Michael, endlich ist es da. Ich kann mich erinnern, dass wir schon vor vier Jahren über das Album gesprochen haben.
Ja, es ist drei oder vier Jahre her, dass ich laut posaunt habe: »Jetzt kommt das Album.« Das war jetzt der dritte Anlauf. Es hat sich in so einen traumatischen Zustand verdichtet. Ich dachte irgendwann, ich würde es nie mehr schaffen, ein Album zu machen, weil halt immer irgendwie was dazwischenkam, immer zu viel Arbeit war, ich immer so viel unterwegs bin – so kam es, dass ich alles, was ich für ein Album gesammelt hatte, stetig auseinander gerissen habe und auf Maxis und Compilations rausbrachte. Ich wollte nicht nur Tracks sammeln, bis ich genug hab, sondern es sollte das Gefühl werden, als ob eine Band auf dem Album spielt, und zwar nicht die von 98, nicht die von 2001 und auch nicht die vom Herbst 2003.

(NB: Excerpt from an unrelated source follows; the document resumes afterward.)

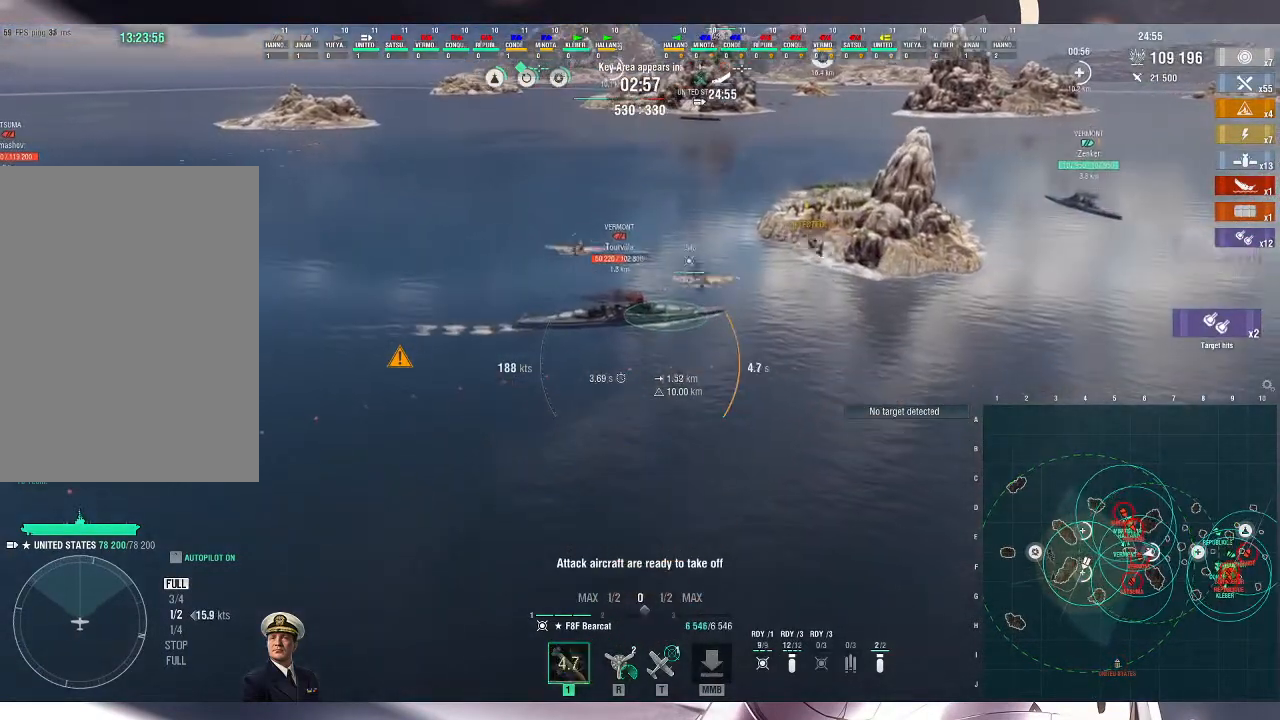
{"keys": ["w"], "mouse": [], "events": [[67, "mouse_left", "down"], [167, "mouse_left", "up"], [433, "w", "down"]]}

Nun kann man ja sagen, du hast alles richtig gemacht, wenn man sich die letzten Jahre mal so vergegenwärtigt: Kompakt ist zum global player aufgestiegen, du zu einem der deutschen DJ-Aushängeschilder – auch ohne Album, aber mit ziemlich vielen Remixen und Maxis. Siehst du das genauso? Hast du alles richtig gemacht?
So habe ich es noch nie betrachtet. Stimmt eigentlich. Wenn das Album 2002 rausgekommen wäre, hätte es eventuell auch dem Label wieder mehr einen Push gegeben. Ist auf jeden Fall ein guter Zeitpunkt momentan. Gerade die letzten zwei Jahre waren unheimlich stark für uns – das bringt mit sich, dass wir jetzt nicht komplett von vorne erklären müssen, »Wer ist denn der Mayer? Was ist denn Kompakt?«, sondern dass wir eine Basis haben, auf der wir uns positionieren.

Wie oft hast du denn das Konzept für ›Touch‹ über die Zeit modifiziert? Und waren die anderen Entwürfe auch ›Touch‹, oder sind uns da ganz andere Alben vorenthalten worden?
Namen gab es bei den vorherigen Versuchen noch keine. ›Touch‹ steht ja für eine Platte, die sehr körperlich ist. Von einem Stück abgesehen, ist es klare Tanzmusik. Tanzmusik, die sehr persönlich, sehr direkt ist, das entspricht auch der Art und Weise, wie und wo ich gerne auflege: Ich habe die Leute gerne bei mir und nicht 50 Meter vor der Bühne.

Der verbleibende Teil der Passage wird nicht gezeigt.